EXERCISE OBJECTIVE — Transcribe each of the rows that follow, line for line and without any change.

━━━━━ DATA EXTRACTS

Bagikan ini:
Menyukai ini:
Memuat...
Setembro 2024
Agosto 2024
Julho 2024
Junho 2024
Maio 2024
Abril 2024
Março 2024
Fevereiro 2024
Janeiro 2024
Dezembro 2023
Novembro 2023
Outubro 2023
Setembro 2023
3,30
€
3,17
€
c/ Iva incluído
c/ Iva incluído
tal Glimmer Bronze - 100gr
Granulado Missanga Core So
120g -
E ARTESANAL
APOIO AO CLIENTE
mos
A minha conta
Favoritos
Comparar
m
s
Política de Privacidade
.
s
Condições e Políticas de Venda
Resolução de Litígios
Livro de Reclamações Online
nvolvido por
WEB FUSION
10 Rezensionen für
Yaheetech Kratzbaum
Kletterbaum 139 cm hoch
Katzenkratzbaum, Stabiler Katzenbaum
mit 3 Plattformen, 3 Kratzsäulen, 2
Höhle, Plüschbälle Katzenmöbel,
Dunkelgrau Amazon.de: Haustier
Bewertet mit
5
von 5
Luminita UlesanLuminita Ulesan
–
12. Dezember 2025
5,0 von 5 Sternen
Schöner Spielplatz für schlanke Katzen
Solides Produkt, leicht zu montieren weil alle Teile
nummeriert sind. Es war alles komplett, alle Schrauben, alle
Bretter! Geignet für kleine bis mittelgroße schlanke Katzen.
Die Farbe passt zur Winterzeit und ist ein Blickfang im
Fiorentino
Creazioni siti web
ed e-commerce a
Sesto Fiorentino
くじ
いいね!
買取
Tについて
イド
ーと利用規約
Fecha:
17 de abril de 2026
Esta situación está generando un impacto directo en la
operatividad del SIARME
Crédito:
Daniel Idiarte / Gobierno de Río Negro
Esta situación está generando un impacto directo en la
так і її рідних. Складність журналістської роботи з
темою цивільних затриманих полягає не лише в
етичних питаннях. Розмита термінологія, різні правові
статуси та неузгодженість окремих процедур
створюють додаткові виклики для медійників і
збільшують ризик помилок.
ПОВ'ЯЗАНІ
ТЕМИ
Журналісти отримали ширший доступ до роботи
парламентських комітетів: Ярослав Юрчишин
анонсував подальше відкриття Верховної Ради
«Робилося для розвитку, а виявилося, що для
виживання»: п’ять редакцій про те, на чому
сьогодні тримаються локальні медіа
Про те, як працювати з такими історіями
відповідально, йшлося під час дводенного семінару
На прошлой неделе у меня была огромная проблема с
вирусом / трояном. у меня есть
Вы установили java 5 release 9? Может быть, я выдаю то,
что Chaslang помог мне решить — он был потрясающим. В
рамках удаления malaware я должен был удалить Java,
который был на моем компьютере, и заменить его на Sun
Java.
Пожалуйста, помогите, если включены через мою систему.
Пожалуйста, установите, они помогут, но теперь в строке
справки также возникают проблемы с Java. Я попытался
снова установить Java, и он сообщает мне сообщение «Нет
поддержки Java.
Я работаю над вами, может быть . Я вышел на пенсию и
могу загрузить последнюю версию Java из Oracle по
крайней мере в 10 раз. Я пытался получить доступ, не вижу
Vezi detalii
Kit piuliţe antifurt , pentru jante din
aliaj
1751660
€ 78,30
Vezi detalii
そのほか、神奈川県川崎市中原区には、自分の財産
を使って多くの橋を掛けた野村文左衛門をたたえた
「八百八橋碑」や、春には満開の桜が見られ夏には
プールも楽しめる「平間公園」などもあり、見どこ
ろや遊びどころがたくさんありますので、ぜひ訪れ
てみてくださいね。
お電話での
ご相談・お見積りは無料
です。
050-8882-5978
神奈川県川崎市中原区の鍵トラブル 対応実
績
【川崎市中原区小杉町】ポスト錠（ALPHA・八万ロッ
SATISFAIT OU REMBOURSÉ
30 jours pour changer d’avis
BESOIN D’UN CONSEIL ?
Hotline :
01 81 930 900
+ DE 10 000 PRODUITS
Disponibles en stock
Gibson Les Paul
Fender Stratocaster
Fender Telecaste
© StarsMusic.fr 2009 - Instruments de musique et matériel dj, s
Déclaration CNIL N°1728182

━━━━━━━━━━

RESPONSE AREA —
Bagikan ini:
Menyukai ini:
Memuat...
Setembro 2024
Agosto 2024
Julho 2024
Junho 2024
Maio 2024
Abril 2024
Março 2024
Fevereiro 2024
Janeiro 2024
Dezembro 2023
Novembro 2023
Outubro 2023
Setembro 2023
3,30
€
3,17
€
c/ Iva incluído
c/ Iva incluído
tal Glimmer Bronze - 100gr
Granulado Missanga Core So
120g -
E ARTESANAL
APOIO AO CLIENTE
mos
A minha conta
Favoritos
Comparar
m
s
Política de Privacidade
.
s
Condições e Políticas de Venda
Resolução de Litígios
Livro de Reclamações Online
nvolvido por
WEB FUSION
10 Rezensionen für
Yaheetech Kratzbaum
Kletterbaum 139 cm hoch
Katzenkratzbaum, Stabiler Katzenbaum
mit 3 Plattformen, 3 Kratzsäulen, 2
Höhle, Plüschbälle Katzenmöbel,
Dunkelgrau Amazon.de: Haustier
Bewertet mit
5
von 5
Luminita UlesanLuminita Ulesan
–
12. Dezember 2025
5,0 von 5 Sternen
Schöner Spielplatz für schlanke Katzen
Solides Produkt, leicht zu montieren weil alle Teile
nummeriert sind. Es war alles komplett, alle Schrauben, alle
Bretter! Geignet für kleine bis mittelgroße schlanke Katzen.
Die Farbe passt zur Winterzeit und ist ein Blickfang im
Fiorentino
Creazioni siti web
ed e-commerce a
Sesto Fiorentino
くじ
いいね!
買取
Tについて
イド
ーと利用規約
Fecha:
17 de abril de 2026
Esta situación está generando un impacto directo en la
operatividad del SIARME
Crédito:
Daniel Idiarte / Gobierno de Río Negro
Esta situación está generando un impacto directo en la
так і її рідних. Складність журналістської роботи з
темою цивільних затриманих полягає не лише в
етичних питаннях. Розмита термінологія, різні правові
статуси та неузгодженість окремих процедур
створюють додаткові виклики для медійників і
збільшують ризик помилок.
ПОВ'ЯЗАНІ
ТЕМИ
Журналісти отримали ширший доступ до роботи
парламентських комітетів: Ярослав Юрчишин
анонсував подальше відкриття Верховної Ради
«Робилося для розвитку, а виявилося, що для
виживання»: п’ять редакцій про те, на чому
сьогодні тримаються локальні медіа
Про те, як працювати з такими історіями
відповідально, йшлося під час дводенного семінару
На прошлой неделе у меня была огромная проблема с
вирусом / трояном. у меня есть
Вы установили java 5 release 9? Может быть, я выдаю то,
что Chaslang помог мне решить — он был потрясающим. В
рамках удаления malaware я должен был удалить Java,
который был на моем компьютере, и заменить его на Sun
Java.
Пожалуйста, помогите, если включены через мою систему.
Пожалуйста, установите, они помогут, но теперь в строке
справки также возникают проблемы с Java. Я попытался
снова установить Java, и он сообщает мне сообщение «Нет
поддержки Java.
Я работаю над вами, может быть . Я вышел на пенсию и
могу загрузить последнюю версию Java из Oracle по
крайней мере в 10 раз. Я пытался получить доступ, не вижу
Vezi detalii
Kit piuliţe antifurt , pentru jante din
aliaj
1751660
€ 78,30
Vezi detalii
そのほか、神奈川県川崎市中原区には、自分の財産
を使って多くの橋を掛けた野村文左衛門をたたえた
「八百八橋碑」や、春には満開の桜が見られ夏には
プールも楽しめる「平間公園」などもあり、見どこ
ろや遊びどころがたくさんありますので、ぜひ訪れ
てみてくださいね。
お電話での
ご相談・お見積りは無料
です。
050-8882-5978
神奈川県川崎市中原区の鍵トラブル 対応実
績
【川崎市中原区小杉町】ポスト錠（ALPHA・八万ロッ
SATISFAIT OU REMBOURSÉ
30 jours pour changer d’avis
BESOIN D’UN CONSEIL ?
Hotline :
01 81 930 900
+ DE 10 000 PRODUITS
Disponibles en stock
Gibson Les Paul
Fender Stratocaster
Fender Telecaste
© StarsMusic.fr 2009 - Instruments de musique et matériel dj, s
Déclaration CNIL N°1728182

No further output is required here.